For this, the solution is simple, and similar to one posed in a recent Chicago Tribune editorial: Provide private, single-occupancy shower, bathroom and changing stalls to all students.
Marco Rubio is struggling with his message on marriage equality among Iowa’s anti-LGBT set. An Iowa pastor pressed him on the issue at an event last week, USA Today reports:
Iowa Christian conservatives say they’re looking for clarification on how far Marco Rubio is willing to go to fight the U.S. Supreme Court ruling that legalized gay marriage.
The Republican presidential contender seemed to contradict himself in statements he made in Iowa on Tuesday, GOP caucusgoers said.
And in one case, the discussion turned heated when an Iowa pastor asked a staffer to explain Rubio’s thinking after a speech Tuesday night.
“It is current law; it is not settled law,” answered Rubio, who was in Iowa for a five-day stretch. “No law is settled. Roe v. Wade is current law, but it doesn’t mean that we don’t continue to aspire to fix it. We think it’s wrong.”
He added: “Until we can get the Supreme Court to overturn (the abortion ruling), we do everything possible within the constraints placed upon us to confront it.”
Rubio said the Bible calls for people to adhere to both God’s rules and civil authority — but “God’s rules always win.”
“If we’re ordered to perform a same-sex marriage, as someone who is presiding over it, we are called to ignore that. We cannot abide by that because the government is compelling us to sin,” Rubio said.
That’s what Kim Davis did, Brody pointed out, referring to the Kentucky civil servant who was arrested in September for refusing to issue marriage licenses to same-sex couples.
“Right,” Rubio answered. In September, Rubio straddled the divide on the issue, saying a county clerk has a governmental duty to carry out the law, but there should be a way to protect religious freedom, too.
At an Iowa campaign event, Ted Cruz claimed that an act of violence committed at a Colorado Planned Parenthood for a “transgendered leftist activist,” Think Progress reports:
Republican presidential candidate Ted Cruz is the latest presidential candidate trying to downplay the role anti-abortion rhetoric may have played in motivating the Planned Parenthood shooting in Colorado Springs Friday afternoon. When a reporter asked him at an Iowa campaign stop Sunday evening about suspect Robert Lewis Dear saying he was motivated by “no more baby parts,” Cruz countered that he’s also been reported to be a “transgendered [sic] leftist activist.”
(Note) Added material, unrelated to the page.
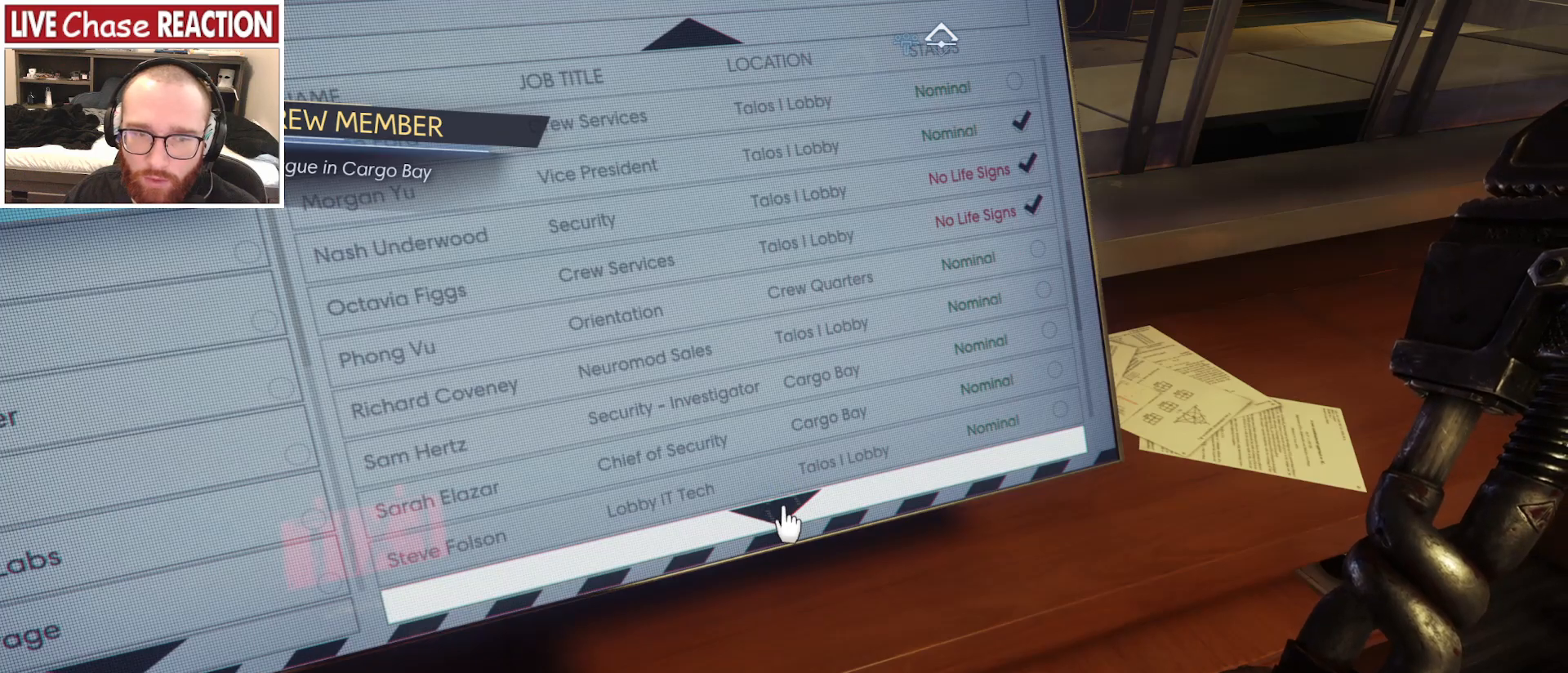
{"keys": [], "mouse": [], "events": []}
Cruz explained, “We know that he was a man registered to vote as a woman.” This discrepancy on Dear’s voter registration was first reported by The Gateway Pundit, a self-described “right-of-center news website,” under the claim that he “identifies as [a] woman.” Conservatives have since run with the claim that Dear is transgender.
There is actually no evidence to suggest that he is transgender, nor a “leftist,” nor any kind of activist. In fact, all of the available information suggests he was none of those things.
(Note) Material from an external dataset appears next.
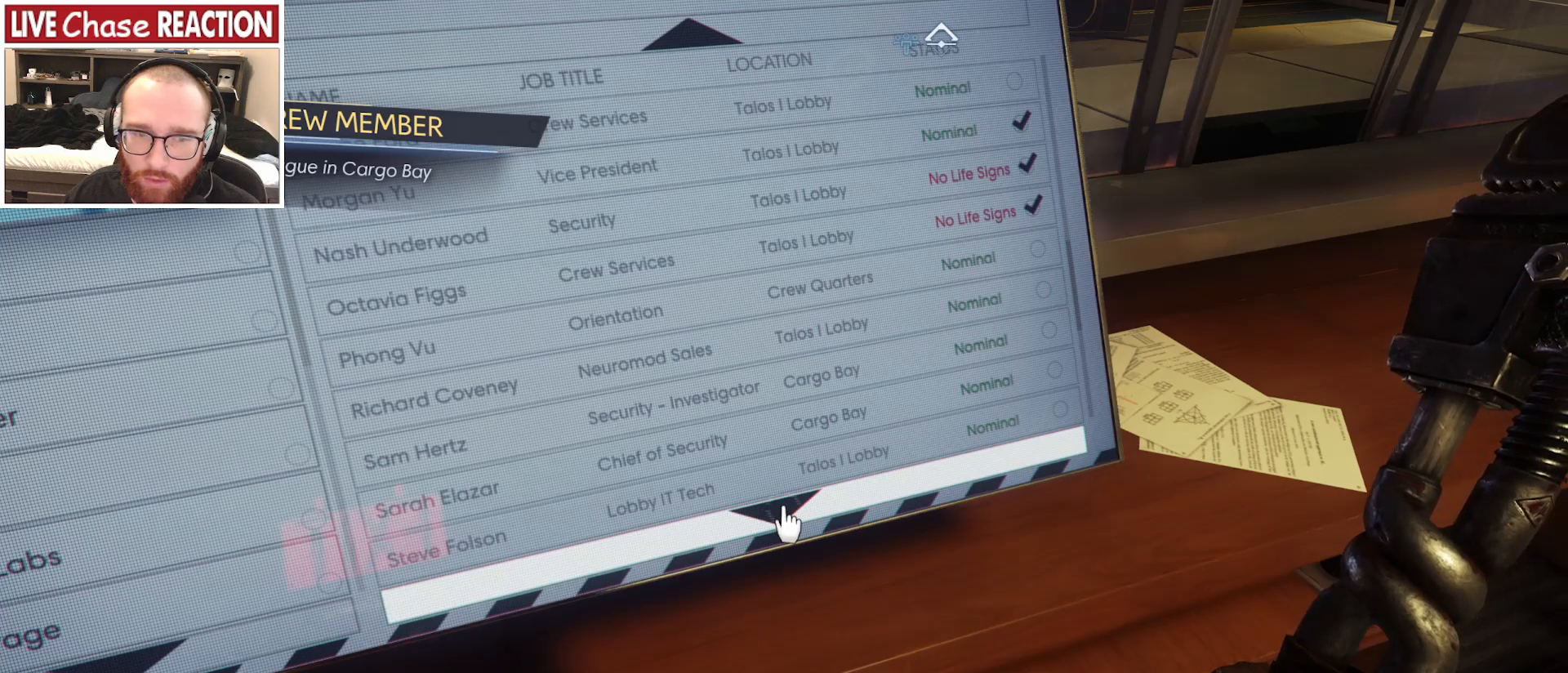
{"keys": [], "mouse": [], "events": []}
Same-sex marriage continue to make news in North Dakota, the Dickenson Press reports:
A recent Tuesday was not just another day at the Bowman County Courthouse, where the first marriage license for a same-sex couple was issued in the county’s history.
Court clerk and recorder Jan Werre said she didn’t view it as historic, despite the fact that the option only has been available since late June when the U.S. Supreme Court ruled it’s discriminatory to treat gay couples differently.
Werre said it was just another day at the office in her opinion.
“We’re doing our job,” said Werre, adding she would conduct the ceremony if asked. “It’s not a big deal. It’s how I would treat anyone else.”
According to a survey of counties, a total of 59 same-sex licenses have been issued in the state. Bowman now joins 17 counties that have issued a license to one or more gay couples. The remaining 36 counties have not yet been asked for one.